Please reproduce the listing in full, exactly as given.

::::

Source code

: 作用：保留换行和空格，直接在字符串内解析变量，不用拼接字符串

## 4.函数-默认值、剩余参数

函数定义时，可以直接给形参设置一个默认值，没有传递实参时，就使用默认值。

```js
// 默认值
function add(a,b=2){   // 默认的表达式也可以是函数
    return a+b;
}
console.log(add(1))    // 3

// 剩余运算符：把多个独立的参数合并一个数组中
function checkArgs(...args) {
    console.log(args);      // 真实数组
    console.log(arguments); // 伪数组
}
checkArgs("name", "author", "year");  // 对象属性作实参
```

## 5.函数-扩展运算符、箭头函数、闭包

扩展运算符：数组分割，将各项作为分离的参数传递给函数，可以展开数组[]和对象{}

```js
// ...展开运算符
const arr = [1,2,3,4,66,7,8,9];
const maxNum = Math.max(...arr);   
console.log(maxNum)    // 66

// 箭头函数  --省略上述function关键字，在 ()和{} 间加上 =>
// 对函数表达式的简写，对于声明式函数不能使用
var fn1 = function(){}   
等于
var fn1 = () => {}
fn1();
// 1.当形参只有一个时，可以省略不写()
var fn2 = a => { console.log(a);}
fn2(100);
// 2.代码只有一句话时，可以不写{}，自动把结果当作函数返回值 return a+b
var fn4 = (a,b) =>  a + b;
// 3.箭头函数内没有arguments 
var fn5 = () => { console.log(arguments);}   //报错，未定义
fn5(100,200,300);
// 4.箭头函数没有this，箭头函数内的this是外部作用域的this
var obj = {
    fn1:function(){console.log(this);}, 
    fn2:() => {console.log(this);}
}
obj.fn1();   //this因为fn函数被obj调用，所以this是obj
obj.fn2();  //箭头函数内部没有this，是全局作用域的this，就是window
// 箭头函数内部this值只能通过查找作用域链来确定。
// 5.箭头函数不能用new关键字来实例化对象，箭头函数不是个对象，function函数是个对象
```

::::

Answer to this task:
Source code

: 作用：保留换行和空格，直接在字符串内解析变量，不用拼接字符串

## 4.函数-默认值、剩余参数

函数定义时，可以直接给形参设置一个默认值，没有传递实参时，就使用默认值。

```js
// 默认值
function add(a,b=2){   // 默认的表达式也可以是函数
    return a+b;
}
console.log(add(1))    // 3

// 剩余运算符：把多个独立的参数合并一个数组中
function checkArgs(...args) {
    console.log(args);      // 真实数组
    console.log(arguments); // 伪数组
}
checkArgs("name", "author", "year");  // 对象属性作实参
```

## 5.函数-扩展运算符、箭头函数、闭包

扩展运算符：数组分割，将各项作为分离的参数传递给函数，可以展开数组[]和对象{}

```js
// ...展开运算符
const arr = [1,2,3,4,66,7,8,9];
const maxNum = Math.max(...arr);   
console.log(maxNum)    // 66

// 箭头函数  --省略上述function关键字，在 ()和{} 间加上 =>
// 对函数表达式的简写，对于声明式函数不能使用
var fn1 = function(){}   
等于
var fn1 = () => {}
fn1();
// 1.当形参只有一个时，可以省略不写()
var fn2 = a => { console.log(a);}
fn2(100);
// 2.代码只有一句话时，可以不写{}，自动把结果当作函数返回值 return a+b
var fn4 = (a,b) =>  a + b;
// 3.箭头函数内没有arguments 
var fn5 = () => { console.log(arguments);}   //报错，未定义
fn5(100,200,300);
// 4.箭头函数没有this，箭头函数内的this是外部作用域的this
var obj = {
    fn1:function(){console.log(this);}, 
    fn2:() => {console.log(this);}
}
obj.fn1();   //this因为fn函数被obj调用，所以this是obj
obj.fn2();  //箭头函数内部没有this，是全局作用域的this，就是window
// 箭头函数内部this值只能通过查找作用域链来确定。
// 5.箭头函数不能用new关键字来实例化对象，箭头函数不是个对象，function函数是个对象
```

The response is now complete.